Feature success measuring
Dear community,
I need your piece of advice. I am a Junior SM and I don't know what I can do in this situation.
In our company we have distributed teams and because of the time difference we cannot have Sprint Reviews together with our stakeholders. PO does a demo for them without developers and then he gathers a feedback and summarize it for the developers.
Our QA manager proposed to CTO and VP of technologies the plan of feature success measuring for better understanding of value of the features and she thinks that it can give teams the clarity that they lack from being not connected with stakeholders directly but it's still on hold as VP has his own vision of it he still not implementing it.
My questions are:
1. Any suggestions what we can do to connect stakeholders with developers (the time difference is huge and unfortunately it's very inconvenient for both parties)?
2. How do you, in your company, measure the feature success, maybe you can share your experience with that?
I am already grateful for any thoughts!
If your Sprint Review is essentially a demo, it makes little difference whether team members are there; in truth you do not have a Sprint Review at all.
A Sprint Review is a formal opportunity for the team to have a collaborative working session, including any invited stakeholders, to understand work that has been Done and not Done. If stakeholders are not in a position to attend then their interests ought to be represented by the Product Owner.
It sounds as though your PO is doing something to gather stakeholder feedback, but it is not a Sprint Review. From what you describe, the Sprint Review is missing.

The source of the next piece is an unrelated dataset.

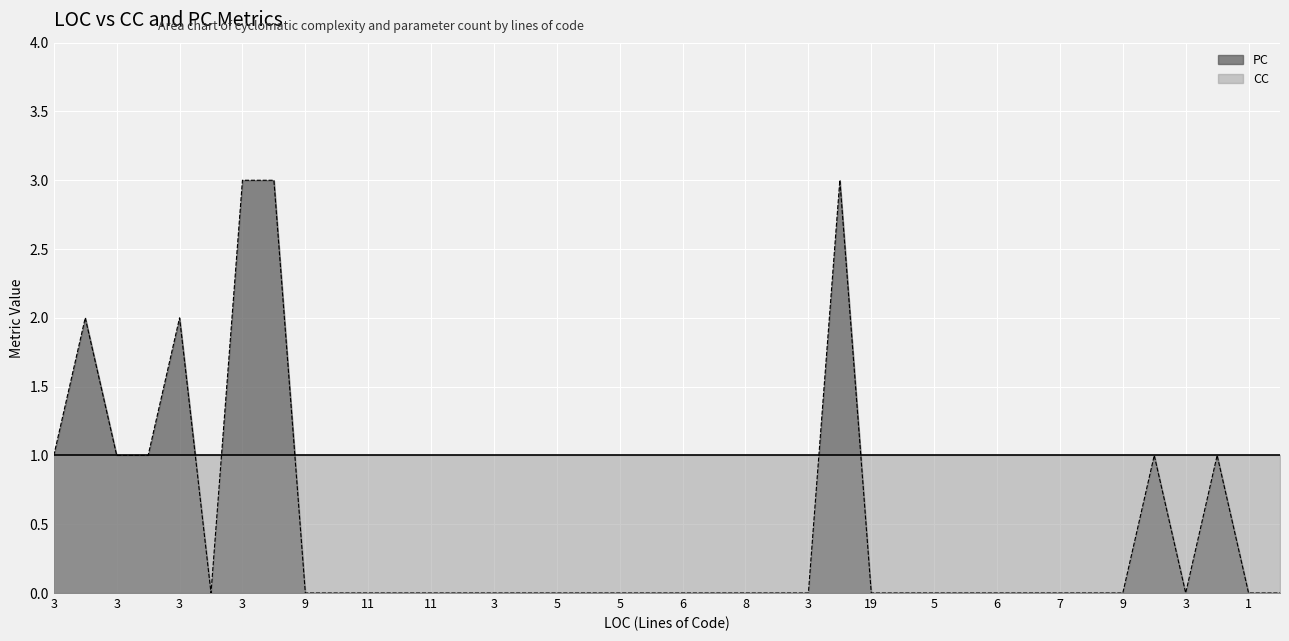

The chart shows a value of 0 at 19. True or false?

True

Part of the SM & PSPO learning paths both cover evidence based measurement which should help you with your feature success analysis.
I meant to say evidence based management (Forum technical debt due to not being able to edit posts).
How do you, in your company, measure the feature success, maybe you can share your experience with that?
A good place to start, as suggested, is to leverage Evidence-Based (EBM):
Perhaps you can start wmeasuing how often the feature is being used. Some studies suggest less than 50% of feature built are rarely or never used. Customer feedback can also be a useful measure.